▶ What you have to do: Pick out and copy every line below that has the word "Copyright".

### Given data

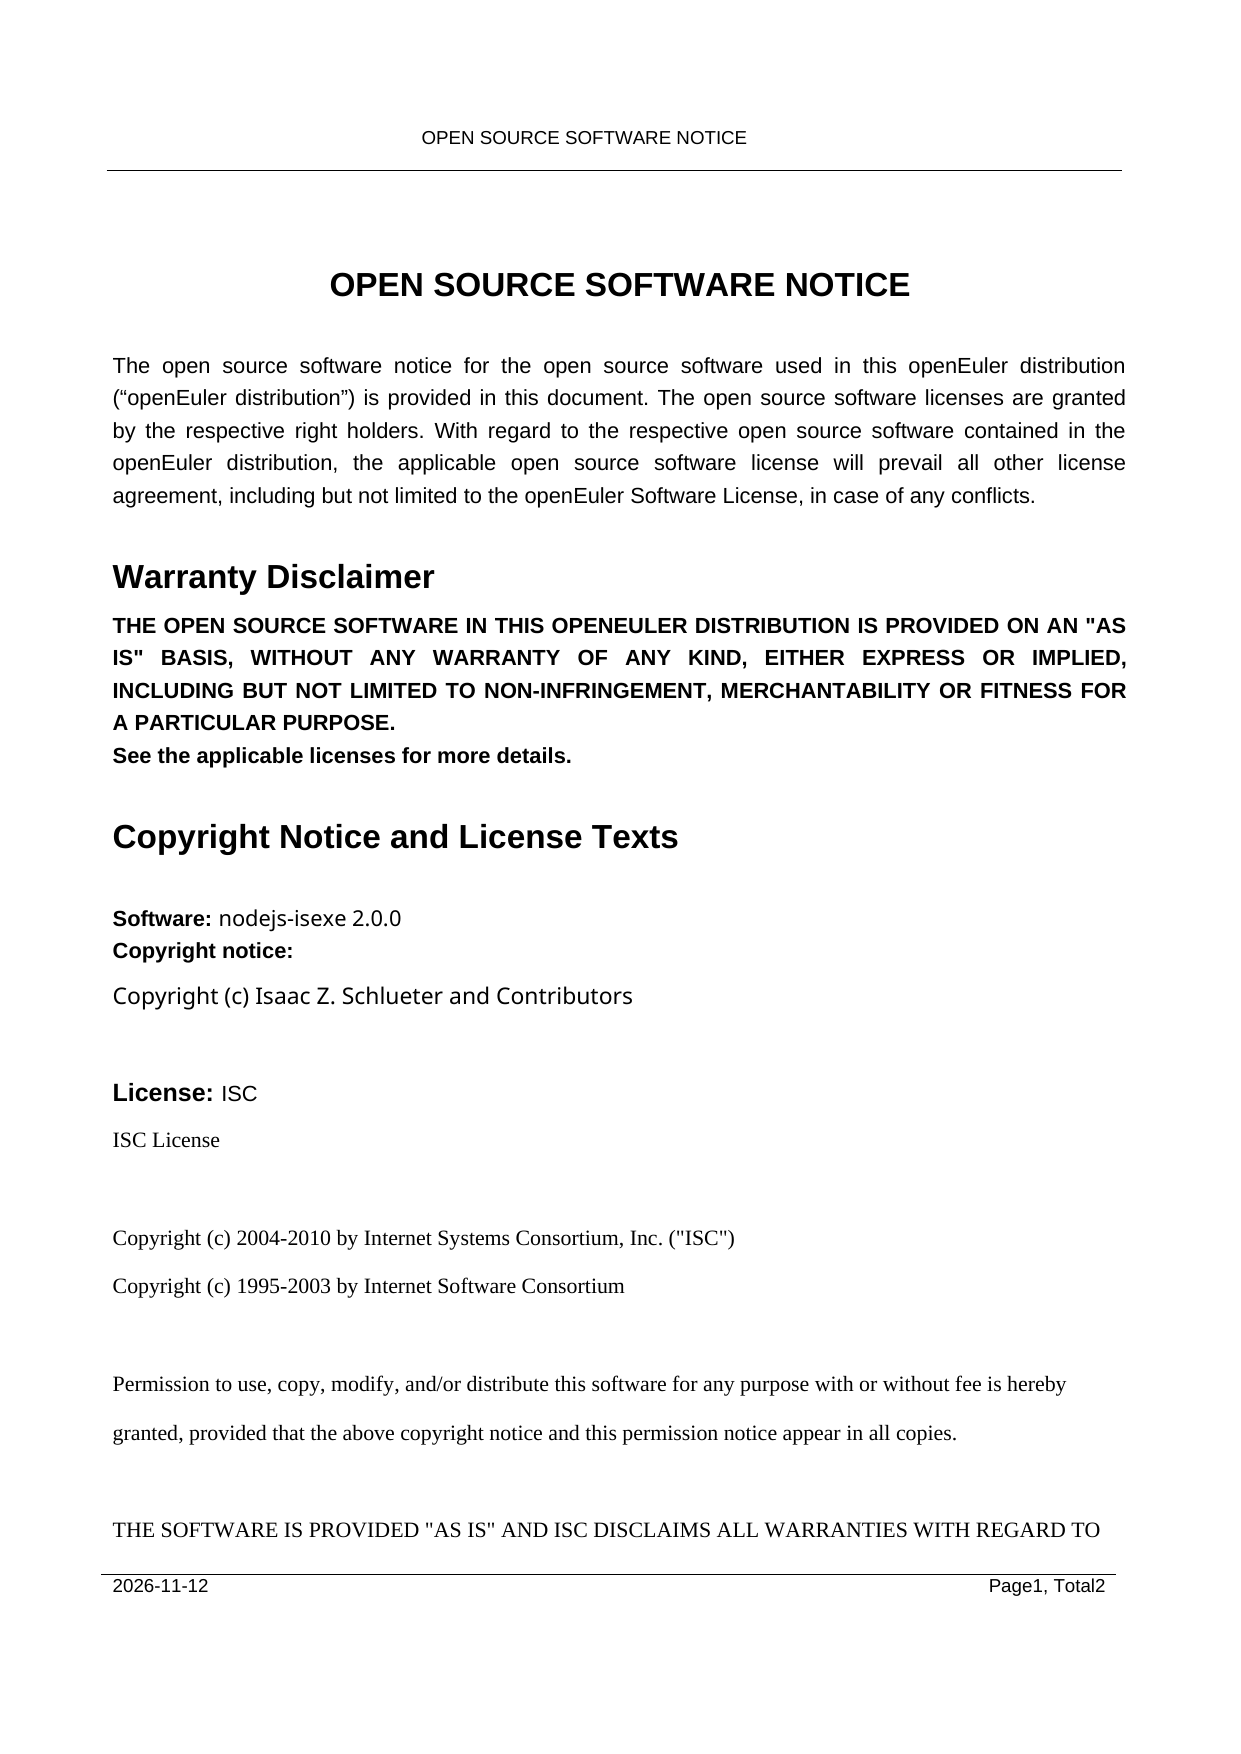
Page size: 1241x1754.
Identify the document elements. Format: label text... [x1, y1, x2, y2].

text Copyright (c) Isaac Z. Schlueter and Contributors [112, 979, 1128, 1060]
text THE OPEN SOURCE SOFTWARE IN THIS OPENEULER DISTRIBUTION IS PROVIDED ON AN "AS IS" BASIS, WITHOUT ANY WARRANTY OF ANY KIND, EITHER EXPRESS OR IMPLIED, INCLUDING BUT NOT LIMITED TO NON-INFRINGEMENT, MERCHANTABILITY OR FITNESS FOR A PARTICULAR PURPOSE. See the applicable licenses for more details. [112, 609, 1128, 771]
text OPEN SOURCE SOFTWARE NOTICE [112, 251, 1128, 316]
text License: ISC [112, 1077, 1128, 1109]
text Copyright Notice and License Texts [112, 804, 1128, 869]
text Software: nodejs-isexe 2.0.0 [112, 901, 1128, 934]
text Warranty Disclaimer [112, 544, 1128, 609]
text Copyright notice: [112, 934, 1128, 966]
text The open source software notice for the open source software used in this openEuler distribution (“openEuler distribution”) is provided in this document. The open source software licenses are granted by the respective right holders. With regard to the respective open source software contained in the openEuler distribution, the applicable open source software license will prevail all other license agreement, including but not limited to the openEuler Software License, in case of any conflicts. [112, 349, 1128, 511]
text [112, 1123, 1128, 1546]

######

▶ Your solution:
text Copyright (c) Isaac Z. Schlueter and Contributors [112, 979, 1128, 1060]
text Copyright Notice and License Texts [112, 804, 1128, 869]
text Copyright notice: [112, 934, 1128, 966]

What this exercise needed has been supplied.